Icahn Enterprises filed a registration statement on Form S-3 with the SEC that registered the rights and the new depositary units. The registration statement was declared effective on December 27, 2011.
Pursuant to the rights offering, Icahn Enterprises distributed transferable subscription rights pro rata to the holders of record of its depositary units as of the close of business on December 27, 2011, the record date. Icahn Enterprises' depositary unitholders received 0.15881 rights for each depositary unit held as of the record date. Each whole right entitled the holder to acquire one newly issued depositary unit of Icahn Enterprises at a subscription price of $36.7933. In addition, holders of rights were entitled to subscribe for additional depositary units that remained unsubscribed as a result of any unexercised subscription rights. Icahn Enterprises distributed the rights to the record date unitholders on January 3, 2012. The rights traded on the NASDAQ Global Select Market ("NASDAQ") under the ticker symbol "IEPRR" from January 3, 2012 until the close of NASDAQ on January 20, 2012, the expiration date of the rights offering. No fractional depositary units were issued in the rights offering. The number of depositary units issued upon exercise by all unitholders of its rights were rounded to the nearest whole depositary unit to eliminate fractional depositary units. In connection with this rights offering, we distributed and aggregate 13,590,238 additional depositary units to unitholders that subscribed to the basic subscription rights and the over-subscription rights and we received proceeds of $500 million. Of these additional depositary units distributed pursuant to the rights offering, Mr. Icahn and his affiliates received 12,995,584 additional depositary units, bringing their total depositary units held to 92,233,846 units, or approximately 93.0% of our total outstanding depositary units.
Debt Offerings
On January 17, 2012 and February 6, 2012, the Issuers issued an additional aggregate $700 million principal amount of the 2018 Notes, pursuant to their respective purchase agreements, by and among the Issuers, Icahn Enterprises Holdings, as guarantor and Jefferies & Company, Inc., as initial purchaser.
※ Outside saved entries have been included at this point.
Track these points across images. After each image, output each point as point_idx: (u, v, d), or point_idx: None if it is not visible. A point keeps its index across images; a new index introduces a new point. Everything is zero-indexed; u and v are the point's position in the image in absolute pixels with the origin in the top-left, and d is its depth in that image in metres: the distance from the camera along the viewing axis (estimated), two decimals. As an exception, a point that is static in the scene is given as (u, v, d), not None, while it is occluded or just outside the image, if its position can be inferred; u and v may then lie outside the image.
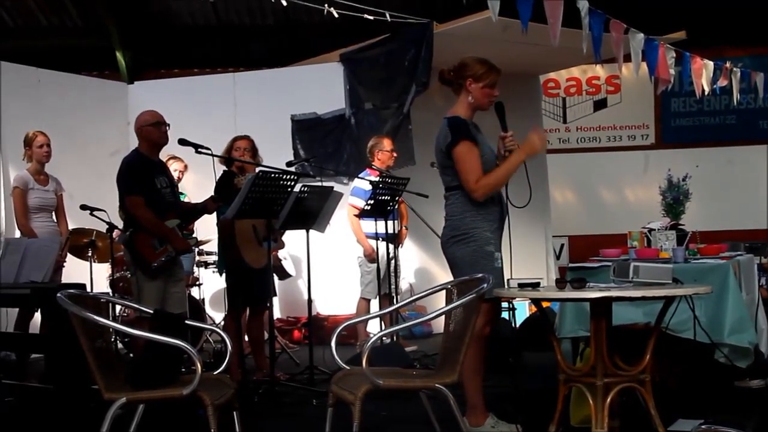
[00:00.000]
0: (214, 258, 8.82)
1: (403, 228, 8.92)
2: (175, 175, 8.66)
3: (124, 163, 6.50)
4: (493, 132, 5.25)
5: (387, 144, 8.69)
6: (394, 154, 8.70)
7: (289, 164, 7.31)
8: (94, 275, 8.19)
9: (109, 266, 8.66)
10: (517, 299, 7.57)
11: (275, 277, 8.22)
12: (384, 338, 7.32)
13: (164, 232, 6.38)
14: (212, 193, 6.98)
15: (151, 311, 4.91)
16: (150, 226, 6.34)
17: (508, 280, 4.97)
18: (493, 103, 5.20)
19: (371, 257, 8.51)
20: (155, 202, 6.39)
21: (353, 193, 8.66)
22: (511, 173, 5.06)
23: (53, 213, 8.02)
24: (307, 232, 7.19)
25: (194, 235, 7.89)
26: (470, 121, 5.16)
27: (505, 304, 6.45)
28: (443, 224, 5.28)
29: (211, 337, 8.86)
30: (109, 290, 8.61)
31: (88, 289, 7.20)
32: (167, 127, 6.54)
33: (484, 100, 5.15)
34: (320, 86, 10.45)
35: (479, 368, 5.08)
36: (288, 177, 6.49)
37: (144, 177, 6.40)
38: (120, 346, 8.21)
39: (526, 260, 5.47)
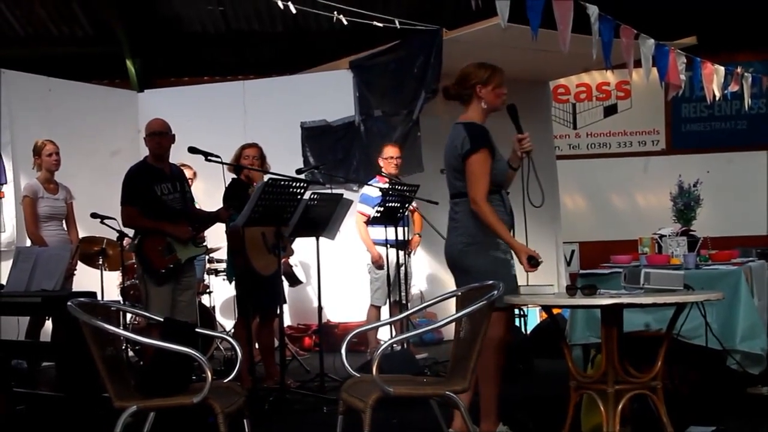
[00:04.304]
0: (225, 266, 8.82)
1: (416, 235, 8.90)
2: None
3: (126, 173, 6.66)
4: (501, 137, 5.24)
5: (386, 151, 8.67)
6: (396, 161, 8.63)
7: (298, 171, 7.31)
8: (104, 283, 8.21)
9: (120, 274, 8.68)
10: (527, 306, 7.57)
11: (285, 284, 8.23)
12: (394, 345, 7.31)
13: (161, 228, 6.51)
14: (221, 201, 7.01)
15: (161, 319, 4.91)
16: (148, 230, 6.52)
17: (518, 286, 4.95)
18: (506, 103, 5.20)
19: (378, 264, 8.52)
20: (154, 210, 6.50)
21: (361, 200, 8.67)
22: (499, 233, 4.95)
23: (63, 221, 8.03)
24: (317, 239, 7.20)
25: (205, 243, 7.90)
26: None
27: (515, 311, 6.43)
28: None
29: (221, 344, 8.86)
30: (119, 298, 8.63)
31: (99, 297, 7.23)
32: (165, 137, 6.63)
33: (497, 101, 5.14)
34: (330, 93, 10.46)
35: (498, 376, 5.06)
36: (298, 184, 6.50)
37: (141, 185, 6.53)
38: (131, 354, 8.22)
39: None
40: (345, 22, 9.52)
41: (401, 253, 8.04)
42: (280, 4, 8.98)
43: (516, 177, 5.25)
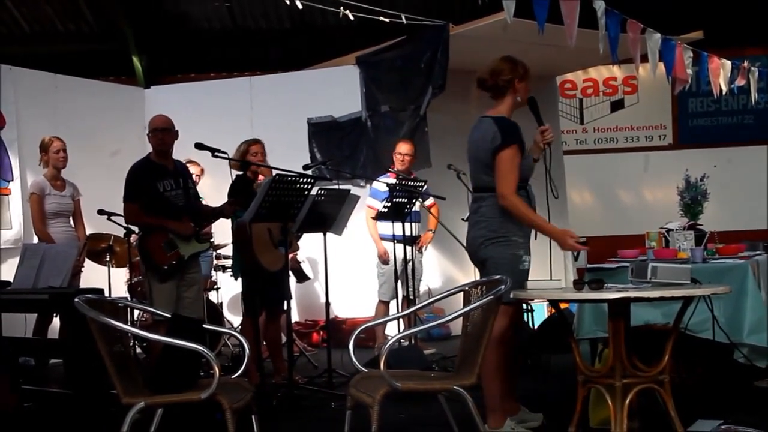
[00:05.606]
0: (231, 262, 8.82)
1: (429, 231, 8.86)
2: (192, 179, 8.67)
3: (129, 170, 6.62)
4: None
5: (398, 147, 8.67)
6: (403, 158, 8.59)
7: (305, 167, 7.30)
8: (112, 280, 8.22)
9: (127, 271, 8.69)
10: (535, 301, 7.57)
11: (293, 280, 8.22)
12: (402, 341, 7.30)
13: (163, 224, 6.47)
14: (227, 197, 7.00)
15: (169, 315, 4.92)
16: (149, 226, 6.49)
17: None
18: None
19: (383, 258, 8.53)
20: (156, 206, 6.47)
21: (370, 194, 8.68)
22: (533, 225, 5.07)
23: (70, 218, 8.03)
24: (325, 235, 7.19)
25: (212, 239, 7.90)
26: None
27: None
28: (467, 226, 5.27)
29: (229, 340, 8.87)
30: (127, 295, 8.64)
31: (106, 294, 7.23)
32: (168, 133, 6.60)
33: (525, 96, 5.23)
34: (336, 89, 10.46)
35: (499, 371, 5.05)
36: (305, 180, 6.49)
37: (143, 182, 6.49)
38: (138, 350, 8.23)
39: (544, 262, 5.45)
40: (351, 18, 9.53)
41: (409, 248, 8.03)
42: (286, 0, 8.98)
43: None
These notes constitute the same series of securities as the Initial Notes for purposes of the indenture governing the notes and vote together on all matters with such series. These notes have substantially identical terms as the Initial Notes. The gross proceeds from the sale of these notes were $716 million and will be used for general corporate purposes. Refer to Note 10, "Debt," for additional information regarding our 8% Senior Unsecured Notes Due 2018.
Treasury Units
Subsequent to December 31, 2011, we canceled all of our treasury depositary units, or 1,137,200 treasury depositary units.
Distribution
On February 28, 2012, the board of directors declared a quarterly distribution of $0.35 per depositary unit, comprised of a combination of $0.10 payable in cash and $0.25 payable in depositary units. The distribution will be paid on March 30, 2012 to depositary unitholders of record at the close of business on March 15, 2012. We calculated the depositary units to be distributed based on the 20 trading day volume weighted average price of our depositary units ending on February 27, 2012, resulting in .006269 of a unit being distributed per depositary unit.  To the extent that the aggregate units to be distributed to any holder would include a fraction of a unit, that fractional unit will be settled in cash.  The cut-off date for brokers or nominees to advise our transfer agent, Registrar and Transfer Company, of their full and fractional unit requirements is March 22, 2012.
Tender Offer
On February 23, 2012, IEP Energy LLC, a wholly owned subsidiary of Icahn Enterprises Holdings, commenced an offer to purchase all of the issued and outstanding shares of common stock of CVR Energy, Inc. (“CVR”) at a price of $30.00 per share, without interest and less any required withholding taxes, if any, plus one non-transferable contingent cash payment right for each share, which represents the contractual right to receive an additional cash payment per share if a definitive agreement for the sale of CVR is executed within nine months following the expiration date of the offer and such transaction closes. In addition, on February 16, 2012, affiliates of Mr. Icahn announced their intent to nominate a slate for all 9 directorships on CVR's board of directors at the upcoming 2012 annual meeting of CVR's stockholders.
ARI/ARL Management Agreement
On February 29, 2012, ARI entered into a Railcar Management Agreement (the Railcar Management Agreement) with ARL, pursuant to which ARI engaged ARL to market ARI's railcars for sale or lease, subject to the terms and conditions of the Railcar Management Agreement. The Railcar Management Agreement was effective as of January 1, 2011, will continue through December 31, 2015 and may be renewed upon written agreement by both parties.
The Railcar Management Agreement also provides that ARL will manage the ARI's leased railcars including arranging for services, such as repairs or maintenance, as deemed necessary. Subject to the terms and conditions of the agreement, ARL will receive, in respect of leased railcars, a fee consisting of a lease origination fee and a management fee based on the lease revenues, and, in respect of railcars sold by ARL, sales commissions. The Railcar Management Agreement was unanimously approved by ARI's and Icahn Enterprises' independent directors of audit committees on the basis that the terms of the Railcar Management Agreement were not materially less favorable than those that would have been obtained in a comparable transaction with an unaffiliated third party.          
Thailand Manufacturing Facility Flood
In October 2011, a flood occurred at one of Federal-Mogul's manufacturing facility in Ayutthaya, Thailand. This facility was partially submerged in the flood waters for a period of approximately six weeks, resulting in extensive damage to the facility and the loss of substantially all of its related equipment and inventory. Operations at the facility are currently suspended.
In addition to other coverage, Federal-Mogul believes its insurance policies provide for replacement of damaged property, sales value of destroyed inventory, reimbursement for losses due to interruption of business operations and reimbursement of expenditures incurred to restore operations. In February 2012, Federal-Mogul received a $25 million cash advance from its insurance carrier.